▶ **EXERCISE DESCRIPTION**:
Transcribe all the entries word for word, omitting any pictures they contain.

▶ **INPUT DATA**:
....................

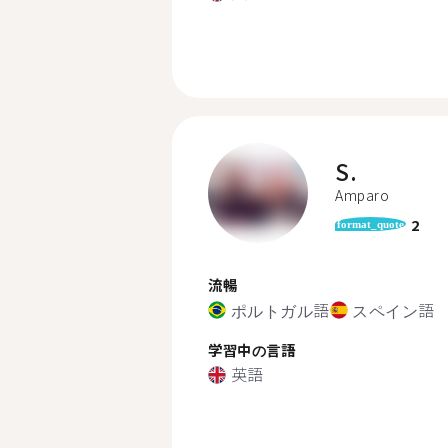
S.
Amparo
2
format_quote
流暢
ポルトガル語
スペイン語
学習中の言語
英語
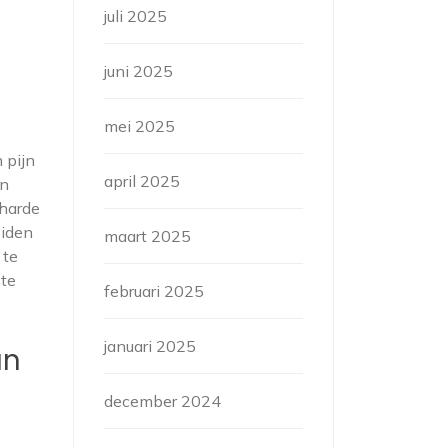
juli 2025
juni 2025
mei 2025
 pijn
april 2025
en
 harde
eiden
maart 2025
 te
te
februari 2025
januari 2025
an
december 2024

....................

▶ **OUTPUT BELOW**:
S.
Amparo
2
format_quote
流暢
ポルトガル語
スペイン語
学習中の言語
英語
juli 2025
juni 2025
mei 2025
 pijn
april 2025
en
 harde
eiden
maart 2025
 te
te
februari 2025
januari 2025
an
december 2024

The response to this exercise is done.